• **TASK SET**
a. Answer these questions from the glossary, one line each:
(i) What is grog made from?
(ii) What name does the Ghaggar go by in Pakistan?
(iii) How large is Gola Dhoro?
b. Decide whether each statement agrees with the glossary, answering yes or no and quoting the words that settle it:
(i) The gharial can reach 6 meters in length.
(ii) Gola Dhoro is a walled town.
(iii) Gilund belongs to the Northern Neolithic culture.

• **PASSAGE**
================================
FINGER MILLET See Ragi.

FIRE ALTAR A rectangular clay-lined pit containing a clay stele, filled with ash, charcoal, and often terra-cotta cakes. In some cases there are associated animal bones suggesting that these were involved in a sacrificial ritual. The stele is thought perhaps to represent a lingam.

GABARBAND See Bund.

GANDHARA GRAVE COMPLEX A second-millennium culture in Swat, with a range of distinctive funerary practices and material reflecting both local and intrusive cultural features, including the presence of horses.

GANESHWAR A settlement of the Jodhpura-Ganeshwar culture.

GANGES The holy river of India, which rises in the Himalayas and flows south and east to a great delta in the Bay of Bengal.

GANGES-YAMUNA DOAB The area between the Ganges and Yamuna Rivers.

GAUR The Indian bison (Bibos gaurus), native to peninsular India but probably found as far north as Gujurat and possibly the Indus Valley in Harappan times. It may be among the animals depicted in Indus figurines and seals, or these figures may represent humpless cattle (Bos taurus).

GHAGGAR A river, now dry, located in India, and formerly part of the western course of the lost Saraswati; known as the Hakra in Pakistan.

GHARIAL The fish-eating crocodile (Gavialus gangeticus), common in the Indus, a dangerous beast that can grow up to 6 meters (19 feet) long.

GILUND A major settlement of the Ahar-Banas culture.

GOLA DHORO (Bagasra) A small (1.92-hectare), unwalled town in Gujarat with a walled citadel; it seems to have been a center for trade and industry.

GROG Finely crushed potsherds, used as a temper in making pottery.

GRUNT A species of marine fish (Pomadasys hasta) whose bones are numerous in the Harappan coastal settlement of Balakot.

GUFKRAL A settlement of the Northern Neolithic culture.
================================
• **RECORDS SUPPLIED**
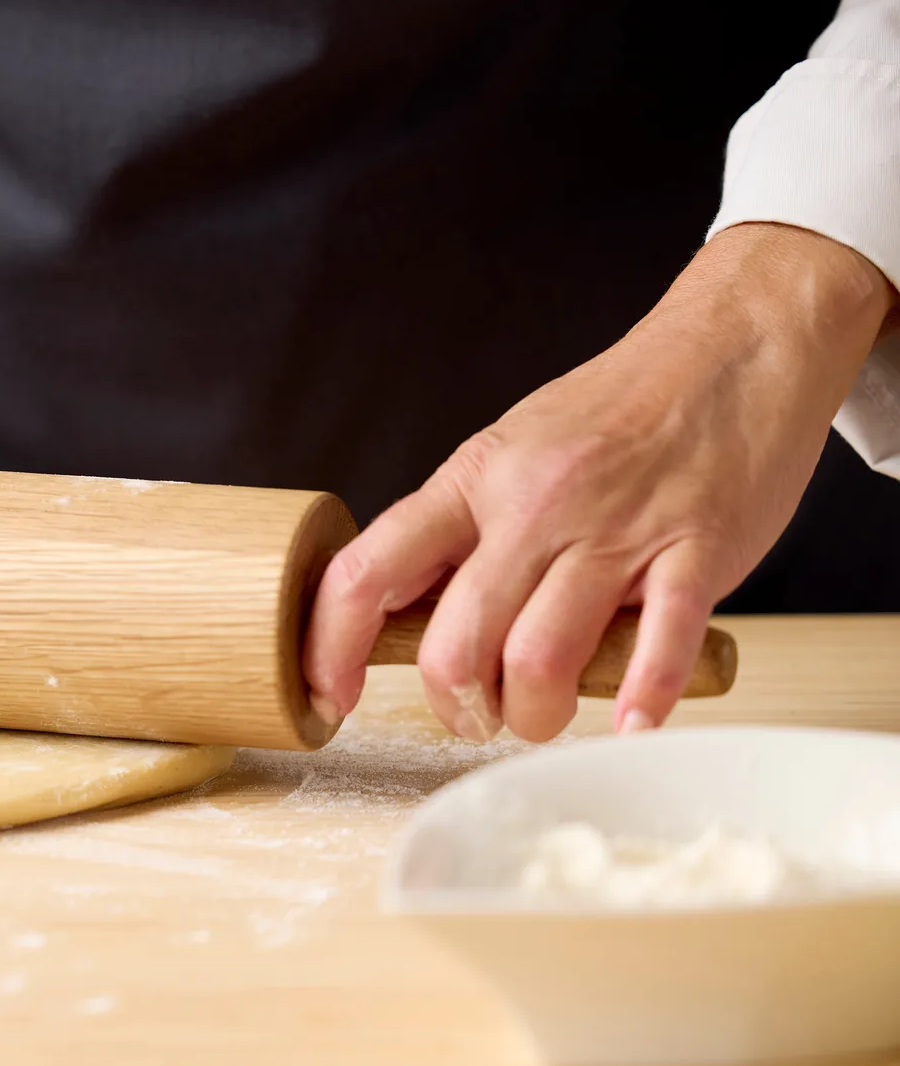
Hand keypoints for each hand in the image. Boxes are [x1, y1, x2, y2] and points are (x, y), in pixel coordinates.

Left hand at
================================
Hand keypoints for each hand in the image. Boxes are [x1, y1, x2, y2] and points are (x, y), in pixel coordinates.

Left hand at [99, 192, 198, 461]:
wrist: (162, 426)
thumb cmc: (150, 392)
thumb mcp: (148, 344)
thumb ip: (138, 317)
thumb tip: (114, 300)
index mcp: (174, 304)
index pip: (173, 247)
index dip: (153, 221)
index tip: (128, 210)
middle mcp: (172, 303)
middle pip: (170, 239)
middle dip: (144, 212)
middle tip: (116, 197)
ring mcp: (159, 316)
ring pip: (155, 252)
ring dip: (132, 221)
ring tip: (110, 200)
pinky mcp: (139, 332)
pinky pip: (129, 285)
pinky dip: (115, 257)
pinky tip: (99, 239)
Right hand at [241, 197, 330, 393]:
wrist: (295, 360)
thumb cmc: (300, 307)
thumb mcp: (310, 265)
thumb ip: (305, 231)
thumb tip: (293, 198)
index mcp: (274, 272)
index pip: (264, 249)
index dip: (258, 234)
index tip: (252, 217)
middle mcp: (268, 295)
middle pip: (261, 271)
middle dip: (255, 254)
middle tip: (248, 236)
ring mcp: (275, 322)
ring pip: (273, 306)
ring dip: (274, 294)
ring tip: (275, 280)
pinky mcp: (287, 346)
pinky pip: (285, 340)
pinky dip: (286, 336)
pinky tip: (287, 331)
================================
• **ANSWERS PROVIDED**
a.
(i) Finely crushed potsherds.
(ii) The Hakra.
(iii) 1.92 hectares.

b.
(i) Yes: "can grow up to 6 meters (19 feet) long"
(ii) No: "unwalled town in Gujarat with a walled citadel"
(iii) No: "A major settlement of the Ahar-Banas culture."